Herein, a novel method of V–N micro-alloying was developed by adding ferrovanadium and nitrogen bottom blowing. For comparison, melting experiments were carried out by directly adding ferrovanadium nitride. Results indicate that nitrogen content increases rapidly and can reach the actual production level via nitrogen bottom blowing. TEM observations show that carbonitrides precipitate along the dislocation line, on the boundary of cementite and ferrite–cementite, and the ferrite grain boundary. Meanwhile, higher the nitrogen content in the steel, more the precipitates and higher dispersion will form, which indicates that addition of ferrovanadium first is better than blowing nitrogen first.
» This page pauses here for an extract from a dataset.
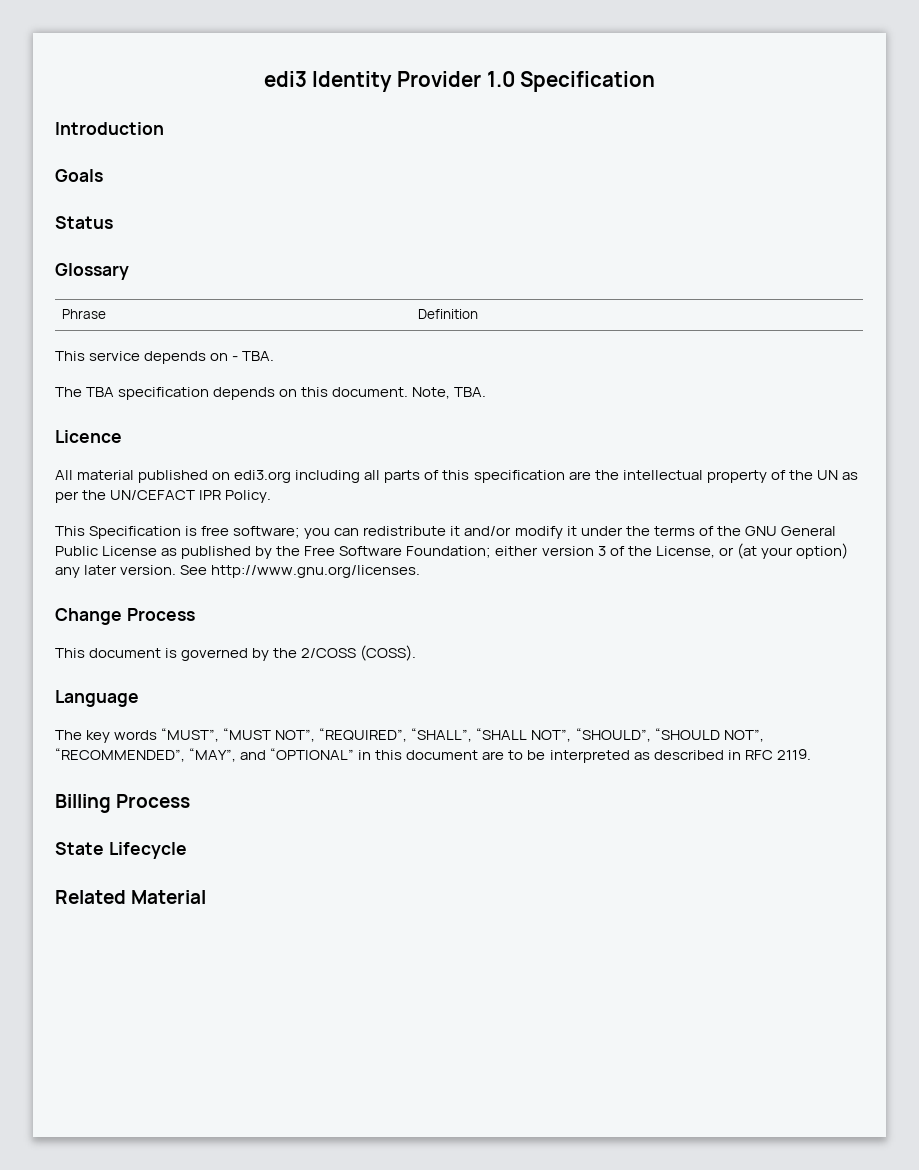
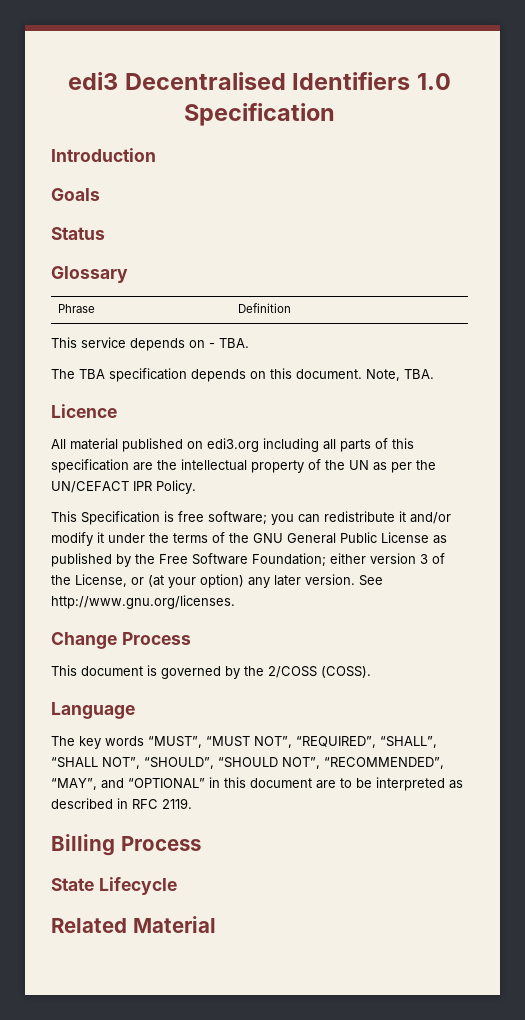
[312,71,482,92] Identity Provider -> [124,72,411,90] Decentralised Identifiers

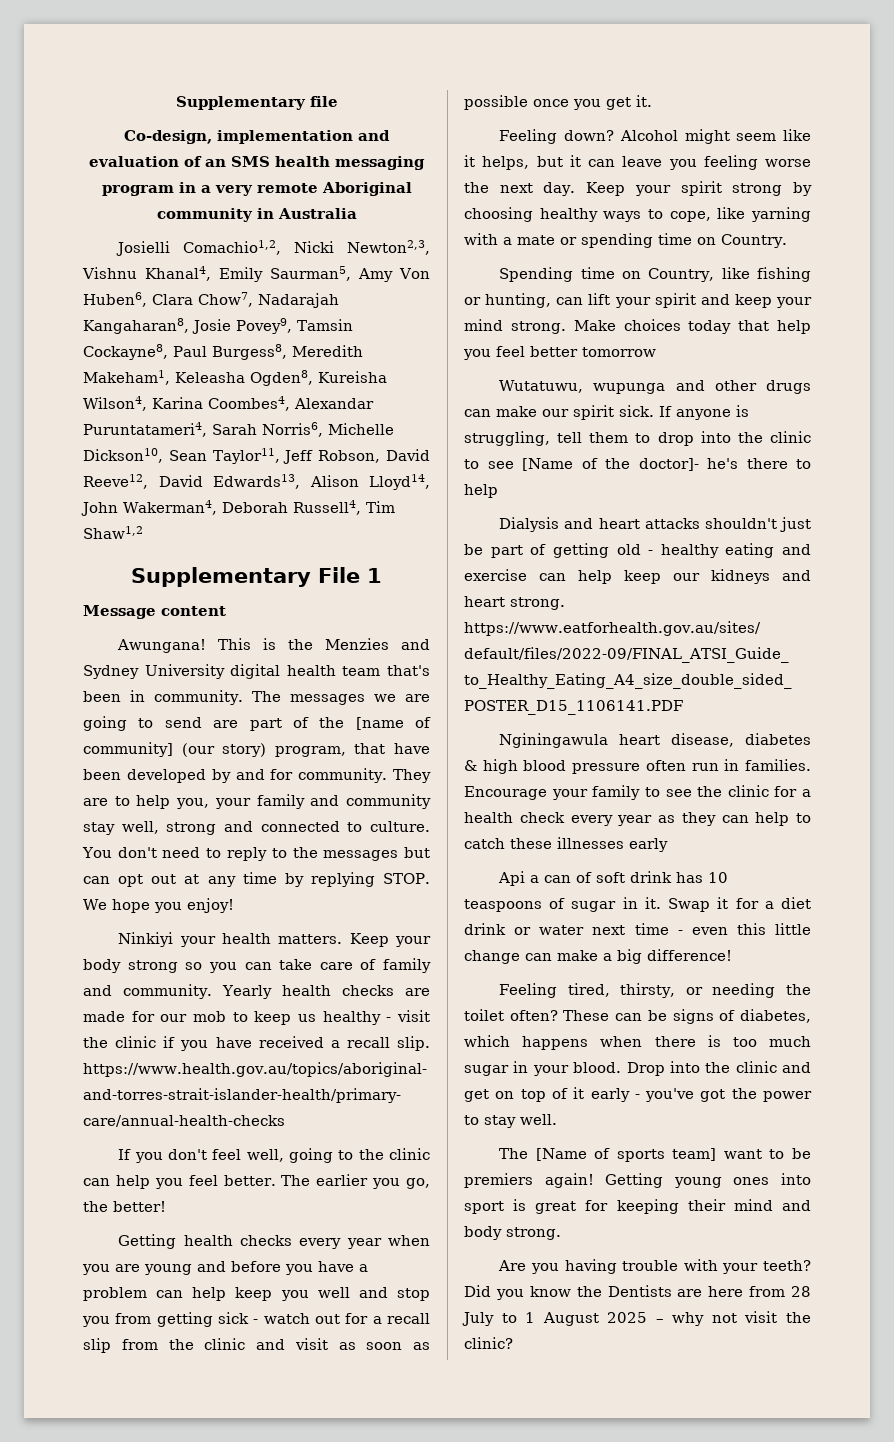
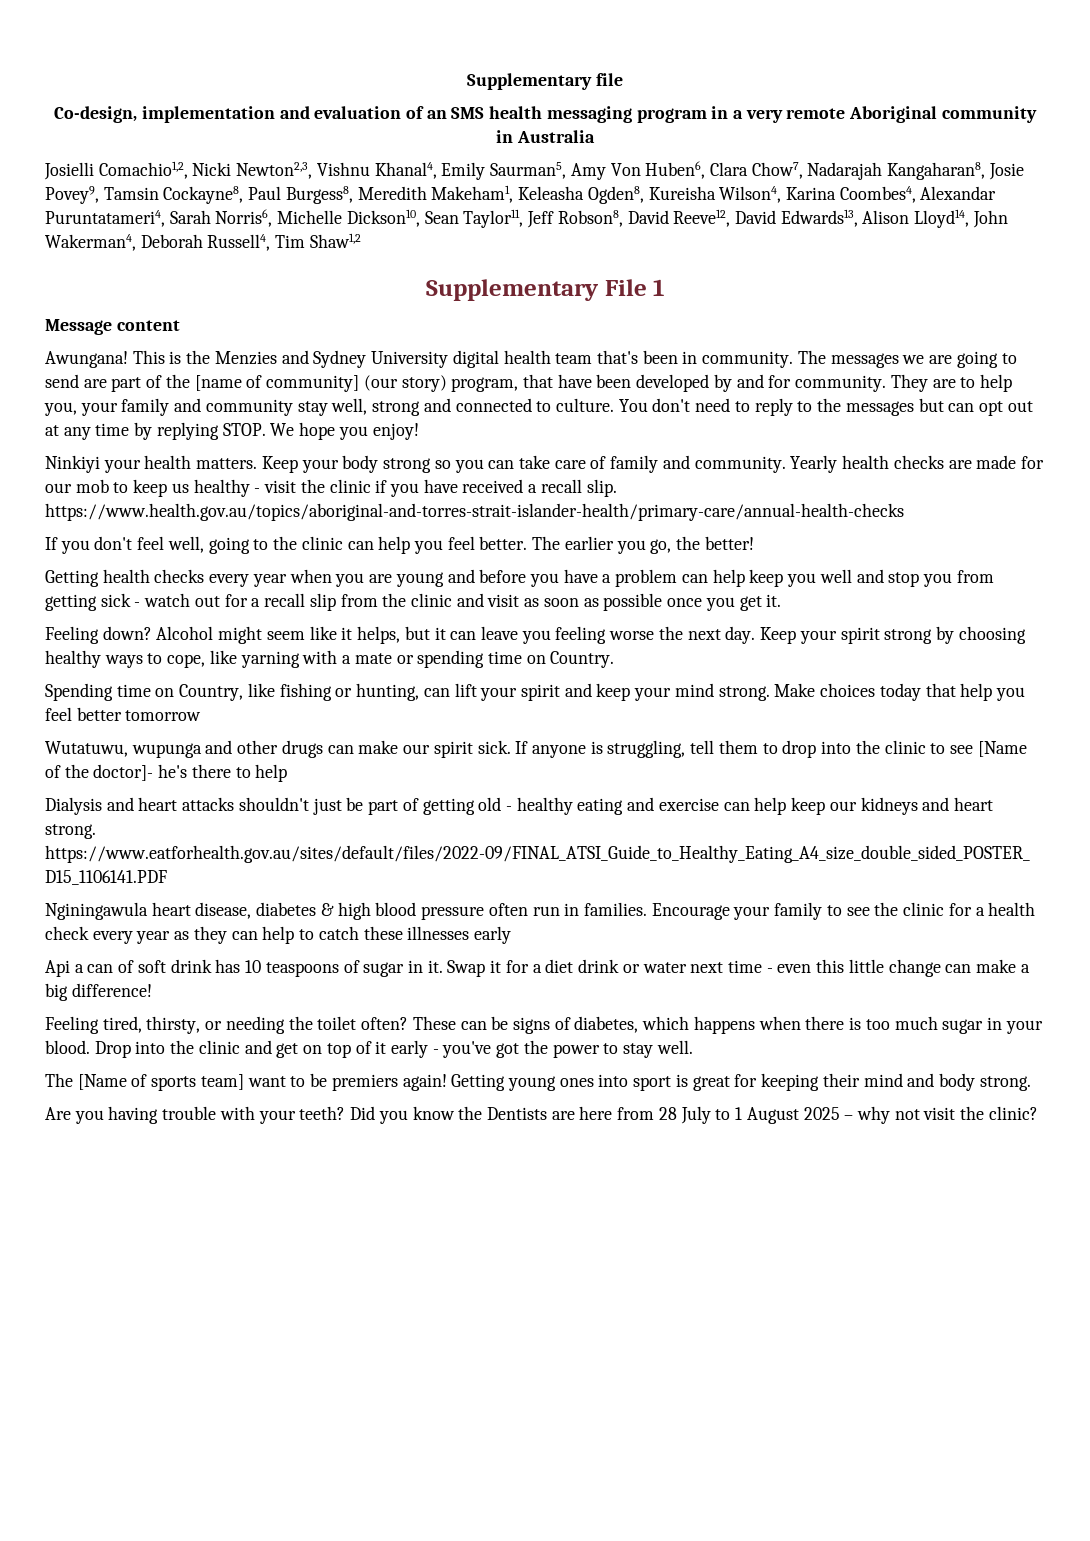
[318,450,381,463] Robson, -> [557,210,623,227] Robson8,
Furthermore, the size, distribution and dispersion of carbonitrides obtained via the method of firstly adding ferrovanadium are comparable with that of directly adding ferrovanadium nitride. The results reveal that it is feasible to realize V–N micro-alloying by adding ferrovanadium and nitrogen bottom blowing.

在这里，通过添加钒铁和氮气底吹，开发了一种V–N微合金化的新方法。为了比较，通过直接添加氮化铁钒进行熔融实验。结果表明，氮含量迅速增加，通过吹氮吹底可以达到实际生产水平。透射电镜观察表明，碳氮化物沿位错线在渗碳体与铁素体－渗碳体的边界以及铁素体晶粒边界上沉淀。同时，钢中的氮含量越高，就会形成更多的沉淀物和更高的分散度，这表明先加入钒铁比先吹氮更好。此外，尺寸 通过首先添加钒铁的方法获得的碳氮化物的分布和分散性与直接添加氮化铁钒的方法相当。结果表明，通过添加钒铁和氮气底吹来实现钒氮微合金化是可行的。